[Assignment]: In your transcription, keep every record exact and leave out the pictures.

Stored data
[Start of section]

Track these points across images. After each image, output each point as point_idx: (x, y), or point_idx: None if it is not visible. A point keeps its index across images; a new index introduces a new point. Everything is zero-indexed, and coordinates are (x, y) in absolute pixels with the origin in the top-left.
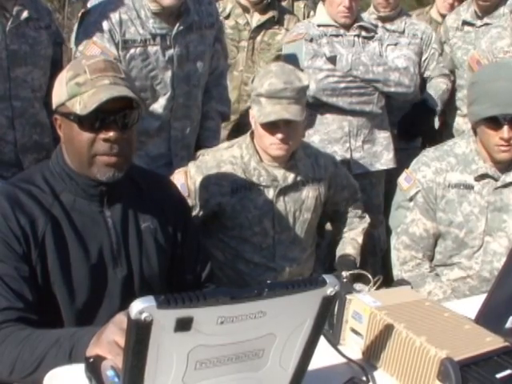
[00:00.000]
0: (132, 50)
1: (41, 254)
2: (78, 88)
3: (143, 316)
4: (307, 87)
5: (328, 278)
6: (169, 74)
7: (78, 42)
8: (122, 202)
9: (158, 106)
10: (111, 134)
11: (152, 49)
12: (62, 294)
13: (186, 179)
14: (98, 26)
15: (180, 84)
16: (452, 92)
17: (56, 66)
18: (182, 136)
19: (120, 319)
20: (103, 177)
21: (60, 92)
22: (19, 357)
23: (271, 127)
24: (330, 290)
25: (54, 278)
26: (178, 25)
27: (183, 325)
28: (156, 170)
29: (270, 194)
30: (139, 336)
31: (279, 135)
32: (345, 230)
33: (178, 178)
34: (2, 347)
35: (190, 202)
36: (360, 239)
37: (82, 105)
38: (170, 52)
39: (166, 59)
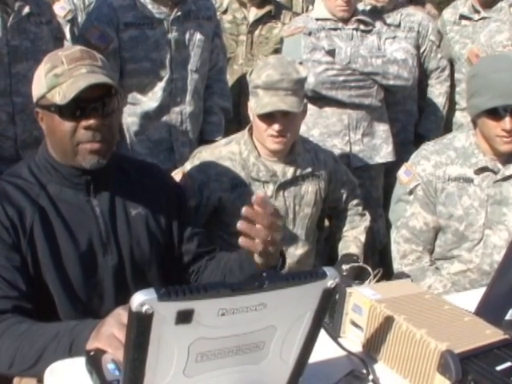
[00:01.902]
0: (131, 33)
1: (30, 244)
2: (57, 79)
3: (144, 308)
4: (305, 79)
5: (328, 270)
6: (167, 56)
7: (81, 27)
8: (109, 190)
9: (158, 89)
10: (92, 121)
11: (150, 32)
12: (54, 283)
13: (188, 181)
14: (98, 10)
15: (178, 67)
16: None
17: None
18: (182, 120)
19: (118, 313)
20: (88, 164)
21: (39, 85)
22: (18, 350)
23: (268, 119)
24: (330, 283)
25: (45, 268)
26: (175, 10)
27: (184, 317)
28: (158, 155)
29: (270, 189)
30: (140, 329)
31: (276, 126)
32: (346, 228)
33: (178, 178)
34: (0, 341)
35: (193, 201)
36: (363, 238)
37: (62, 95)
38: (168, 36)
39: (164, 42)
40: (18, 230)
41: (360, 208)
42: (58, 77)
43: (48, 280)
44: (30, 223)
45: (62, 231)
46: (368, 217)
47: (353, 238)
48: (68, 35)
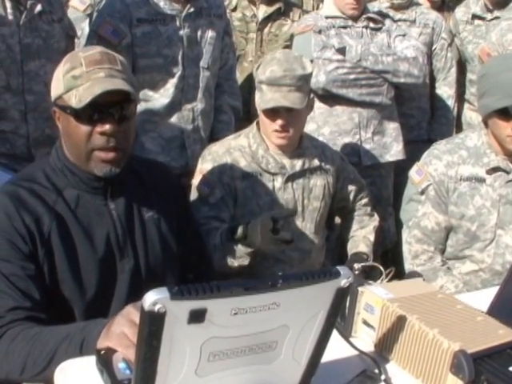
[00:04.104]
0: (144, 29)
1: (47, 252)
2: (74, 81)
3: (157, 307)
4: (310, 75)
5: (342, 269)
6: (179, 52)
7: (93, 23)
8: (126, 193)
9: (170, 85)
10: (107, 126)
11: (163, 28)
12: (71, 291)
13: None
14: (111, 6)
15: (190, 64)
16: (460, 84)
17: None
18: (194, 117)
19: (128, 311)
20: (100, 172)
21: (57, 85)
22: (30, 354)
23: (272, 114)
24: (343, 282)
25: (62, 275)
26: (187, 7)
27: (197, 316)
28: (170, 152)
29: (279, 181)
30: (152, 328)
31: (279, 121)
32: (355, 228)
33: (197, 178)
34: (11, 346)
35: (218, 193)
36: (372, 237)
37: (77, 98)
38: (181, 32)
39: (177, 38)
40: (36, 238)
41: (368, 208)
42: (77, 79)
43: (65, 287)
44: (47, 231)
45: (79, 238)
46: (376, 217)
47: (362, 237)
48: (87, 29)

[End of section]

[Reply]:
Track these points across images. After each image, output each point as point_idx: (x, y), or point_idx: None if it is not visible. A point keeps its index across images; a new index introduces a new point. Everything is zero-indexed, and coordinates are (x, y) in absolute pixels with the origin in the top-left.
[00:00.000]
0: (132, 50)
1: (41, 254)
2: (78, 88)
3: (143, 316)
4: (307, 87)
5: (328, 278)
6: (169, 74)
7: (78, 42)
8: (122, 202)
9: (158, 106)
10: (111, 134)
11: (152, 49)
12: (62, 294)
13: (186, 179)
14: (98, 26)
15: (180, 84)
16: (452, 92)
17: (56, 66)
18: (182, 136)
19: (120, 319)
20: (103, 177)
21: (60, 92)
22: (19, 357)
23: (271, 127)
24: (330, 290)
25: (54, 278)
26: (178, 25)
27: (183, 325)
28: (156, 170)
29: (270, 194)
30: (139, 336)
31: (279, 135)
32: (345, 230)
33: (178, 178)
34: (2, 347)
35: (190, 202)
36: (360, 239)
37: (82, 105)
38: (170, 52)
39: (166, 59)
[00:01.902]
0: (131, 33)
1: (30, 244)
2: (57, 79)
3: (144, 308)
4: (305, 79)
5: (328, 270)
6: (167, 56)
7: (81, 27)
8: (109, 190)
9: (158, 89)
10: (92, 121)
11: (150, 32)
12: (54, 283)
13: (188, 181)
14: (98, 10)
15: (178, 67)
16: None
17: None
18: (182, 120)
19: (118, 313)
20: (88, 164)
21: (39, 85)
22: (18, 350)
23: (268, 119)
24: (330, 283)
25: (45, 268)
26: (175, 10)
27: (184, 317)
28: (158, 155)
29: (270, 189)
30: (140, 329)
31: (276, 126)
32: (346, 228)
33: (178, 178)
34: (0, 341)
35: (193, 201)
36: (363, 238)
37: (62, 95)
38: (168, 36)
39: (164, 42)
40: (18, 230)
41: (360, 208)
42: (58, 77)
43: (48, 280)
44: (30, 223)
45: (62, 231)
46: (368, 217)
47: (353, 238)
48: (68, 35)
[00:04.104]
0: (144, 29)
1: (47, 252)
2: (74, 81)
3: (157, 307)
4: (310, 75)
5: (342, 269)
6: (179, 52)
7: (93, 23)
8: (126, 193)
9: (170, 85)
10: (107, 126)
11: (163, 28)
12: (71, 291)
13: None
14: (111, 6)
15: (190, 64)
16: (460, 84)
17: None
18: (194, 117)
19: (128, 311)
20: (100, 172)
21: (57, 85)
22: (30, 354)
23: (272, 114)
24: (343, 282)
25: (62, 275)
26: (187, 7)
27: (197, 316)
28: (170, 152)
29: (279, 181)
30: (152, 328)
31: (279, 121)
32: (355, 228)
33: (197, 178)
34: (11, 346)
35: (218, 193)
36: (372, 237)
37: (77, 98)
38: (181, 32)
39: (177, 38)
40: (36, 238)
41: (368, 208)
42: (77, 79)
43: (65, 287)
44: (47, 231)
45: (79, 238)
46: (376, 217)
47: (362, 237)
48: (87, 29)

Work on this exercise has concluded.